PROBLEMS TO SOLVE =>
(a) Reproduce the portion of the passage on winning cultures that begins with the words containing "Southwest Airlines is" and ends with "in the world.".
(b) In the passage on winning cultures, who cleaned Southwest's aircraft between flights instead of cleaning crews?

SOURCE EXTRACT =>
Our research suggests that winning cultures are comprised of two interrelated and reinforcing elements. First, every high-performing company has a unique identity — distinctive characteristics that set it apart from other organizations. These characteristics give employees a sense of meaning just from being part of the company. They also create passion for what the company does.
Southwest Airlines is the classic example. Under Herb Kelleher’s leadership, the company became known for its sense of humor, irreverence, and focus on the employee. This unique identity not only made flying Southwest fun for passengers, it made its labor force more productive. Flight attendants, not cleaning crews, cleaned aircraft between flights, reducing time at the gate and improving on-time performance. Maintenance workers routinely devised better ways to maintain Southwest’s fleet of 737 aircrafts, lowering costs and improving up-time. The company’s unique identity reinforced many of the elements that were critical to Southwest’s strategy, such as keeping costs low. As a result, Southwest is the world’s largest low-cost carrier and is consistently among the most profitable airlines in the world.

GIVEN RECORDS =>
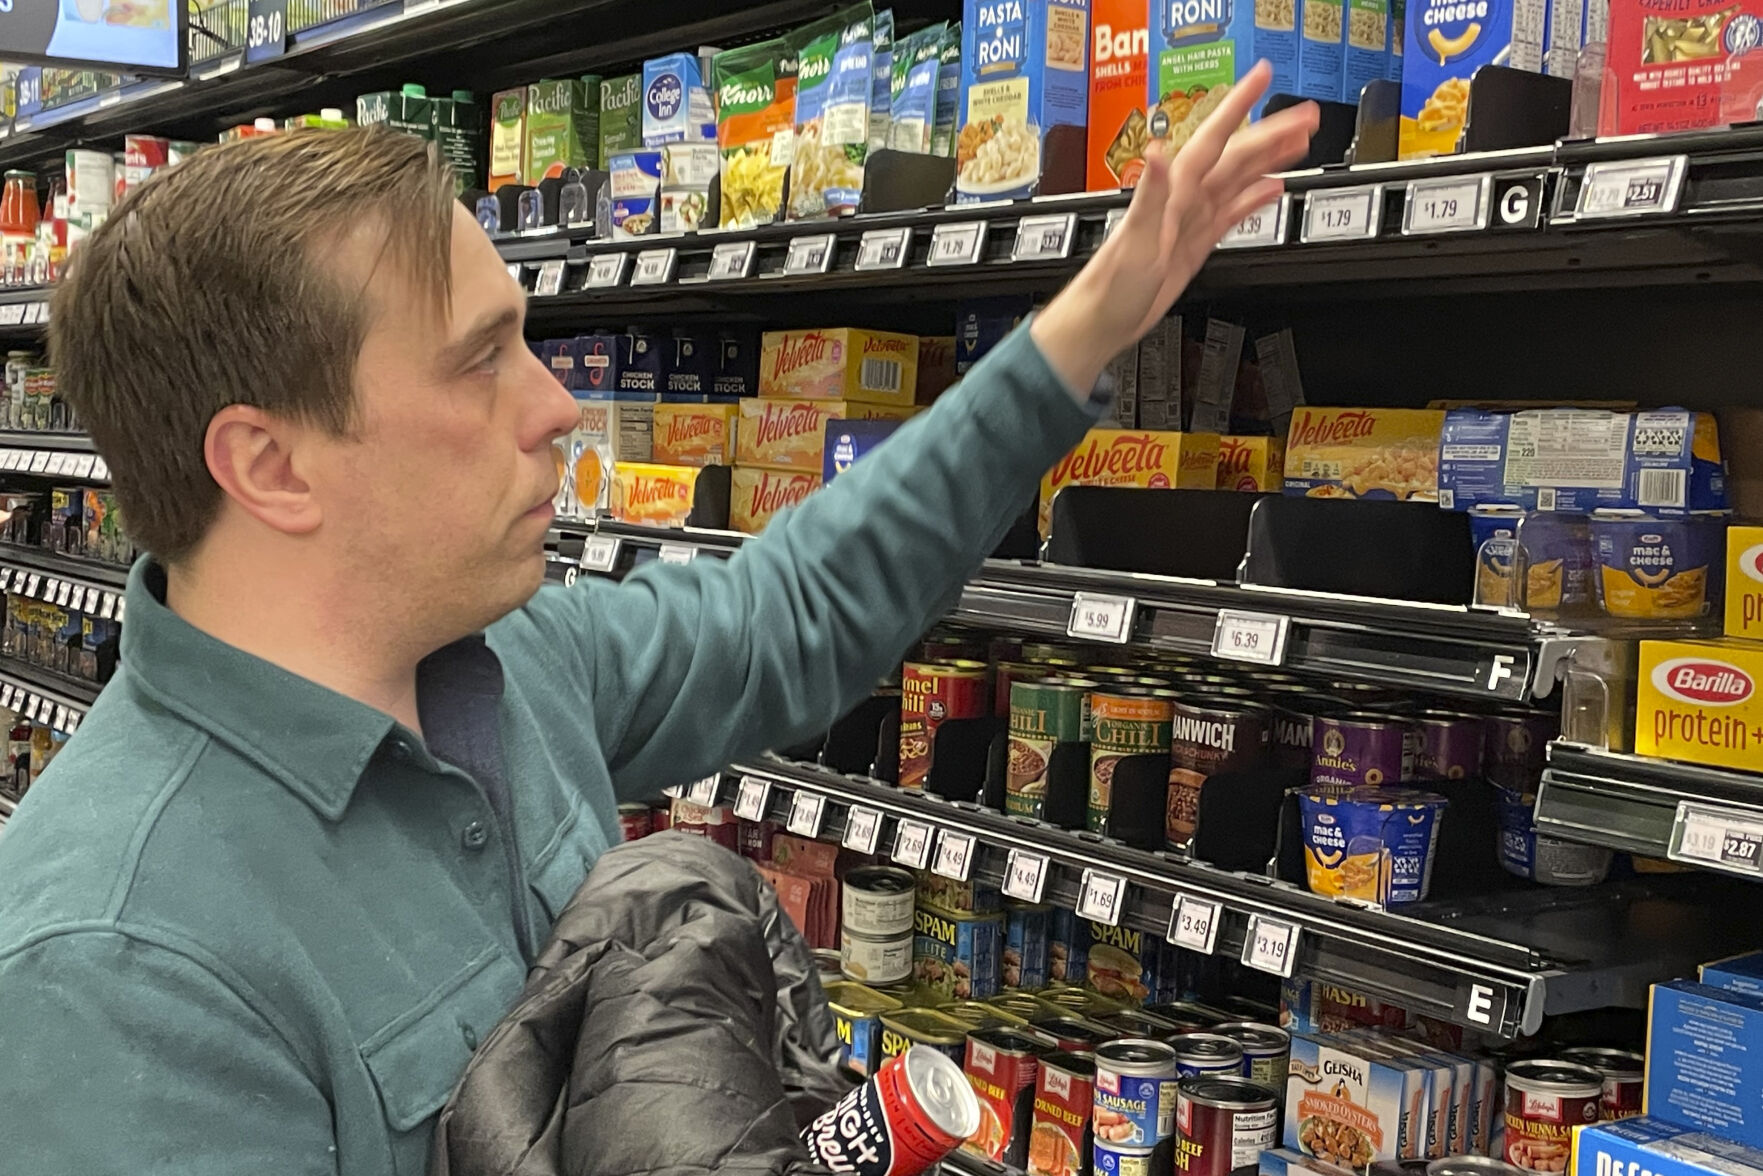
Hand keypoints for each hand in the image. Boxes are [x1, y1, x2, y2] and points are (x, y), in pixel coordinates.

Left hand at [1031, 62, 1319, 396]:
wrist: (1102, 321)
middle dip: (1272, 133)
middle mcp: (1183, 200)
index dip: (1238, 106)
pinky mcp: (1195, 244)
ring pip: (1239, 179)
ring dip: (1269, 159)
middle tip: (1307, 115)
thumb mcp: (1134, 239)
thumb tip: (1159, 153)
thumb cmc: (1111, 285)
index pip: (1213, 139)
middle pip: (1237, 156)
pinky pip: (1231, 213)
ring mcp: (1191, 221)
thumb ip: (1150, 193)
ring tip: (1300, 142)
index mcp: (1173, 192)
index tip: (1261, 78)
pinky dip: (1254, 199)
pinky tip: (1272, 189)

...

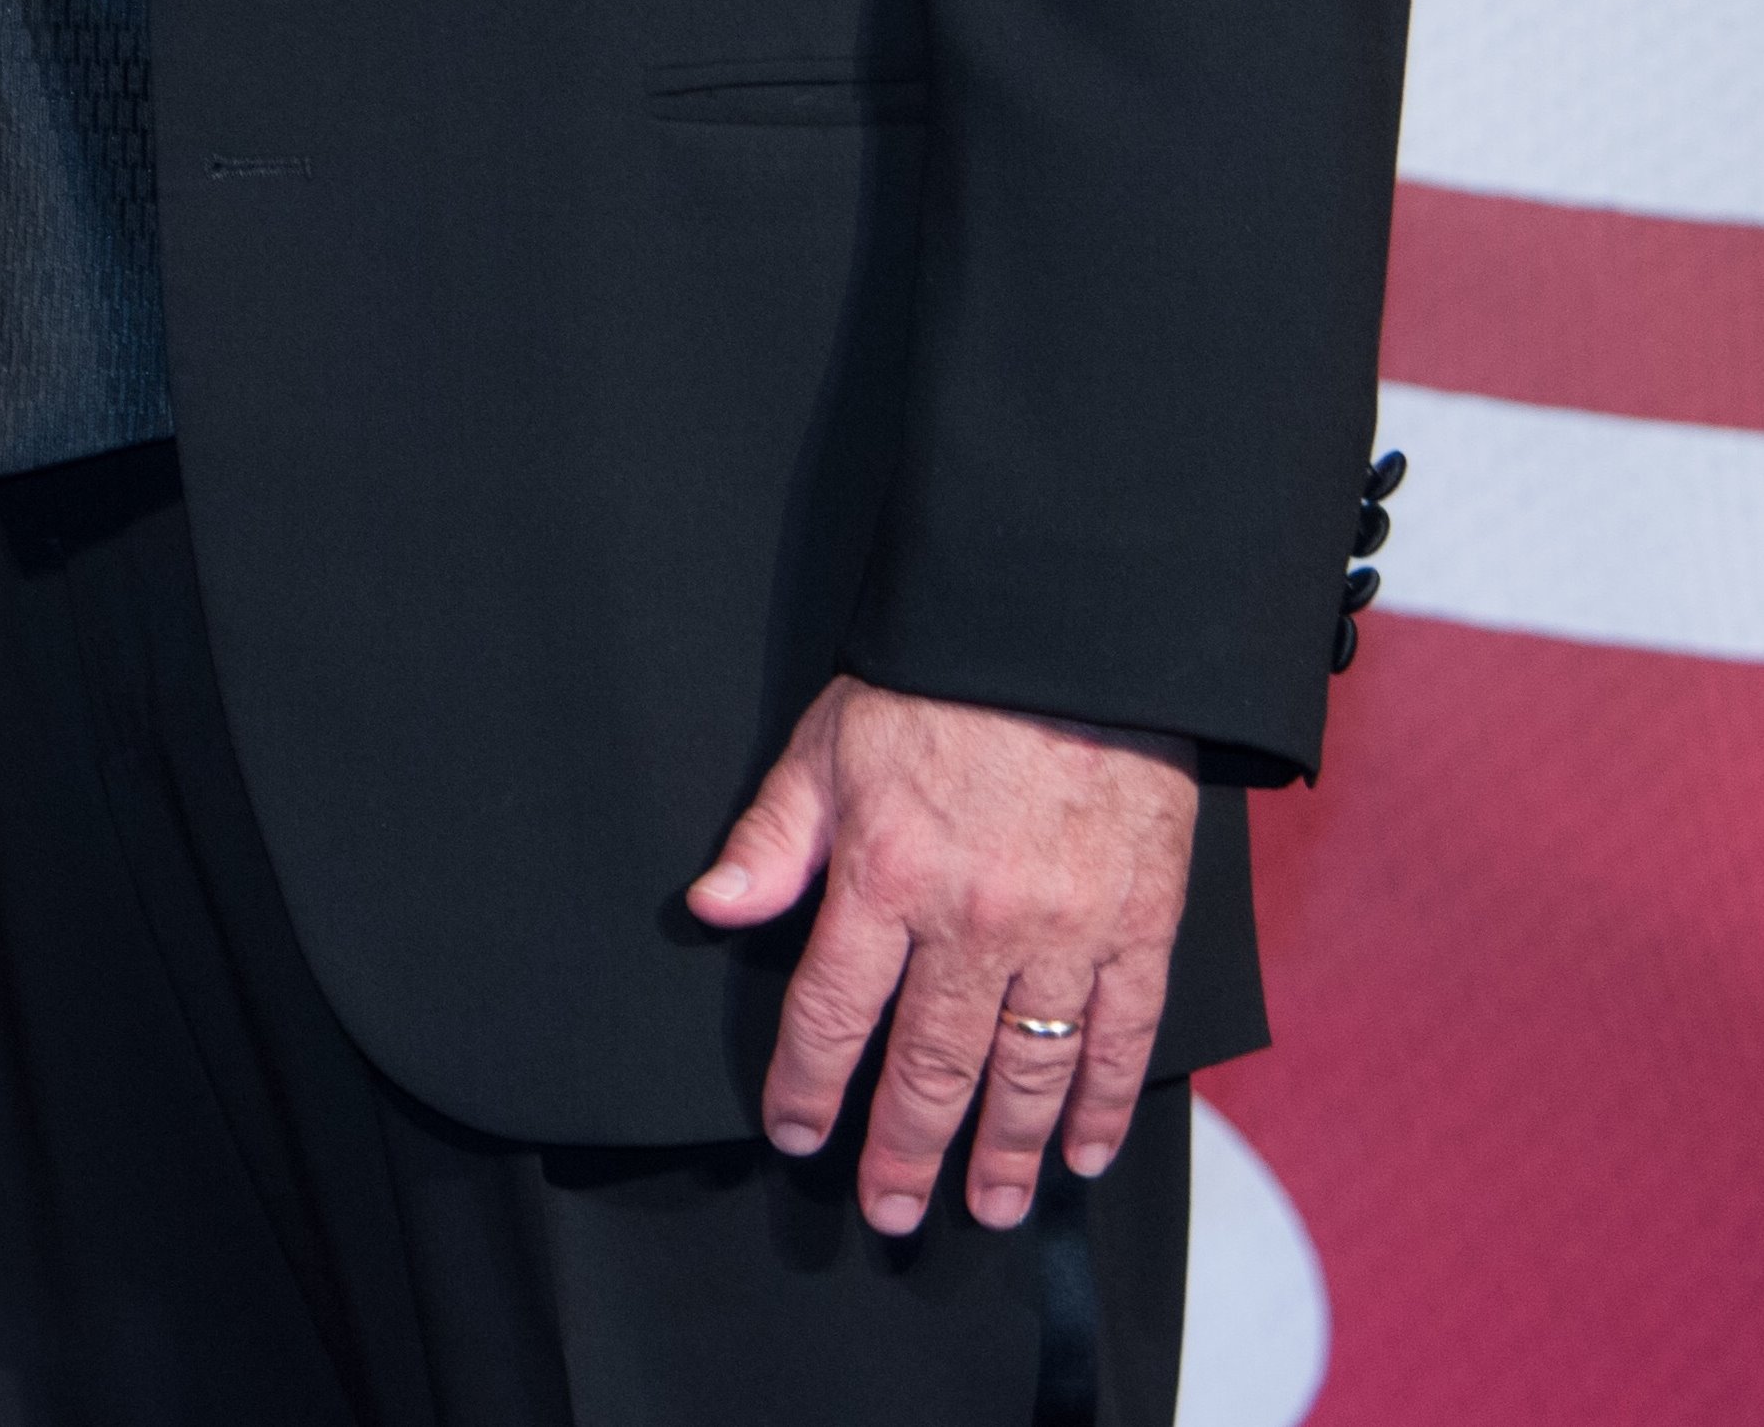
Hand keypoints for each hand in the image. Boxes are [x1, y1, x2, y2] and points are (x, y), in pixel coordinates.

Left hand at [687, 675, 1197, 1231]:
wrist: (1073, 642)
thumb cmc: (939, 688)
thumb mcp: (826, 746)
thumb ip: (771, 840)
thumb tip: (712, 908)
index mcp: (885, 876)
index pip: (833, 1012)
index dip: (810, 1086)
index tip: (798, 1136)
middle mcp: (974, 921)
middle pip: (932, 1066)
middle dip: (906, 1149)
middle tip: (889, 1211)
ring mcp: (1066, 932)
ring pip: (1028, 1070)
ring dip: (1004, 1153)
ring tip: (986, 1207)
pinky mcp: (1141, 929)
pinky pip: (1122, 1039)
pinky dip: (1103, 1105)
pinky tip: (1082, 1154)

RESULTS BY TASK =>
(a)
Southwest Airlines is the classic example. Under Herb Kelleher’s leadership, the company became known for its sense of humor, irreverence, and focus on the employee. This unique identity not only made flying Southwest fun for passengers, it made its labor force more productive. Flight attendants, not cleaning crews, cleaned aircraft between flights, reducing time at the gate and improving on-time performance. Maintenance workers routinely devised better ways to maintain Southwest’s fleet of 737 aircrafts, lowering costs and improving up-time. The company’s unique identity reinforced many of the elements that were critical to Southwest’s strategy, such as keeping costs low. As a result, Southwest is the world’s largest low-cost carrier and is consistently among the most profitable airlines in the world.

(b) Flight attendants.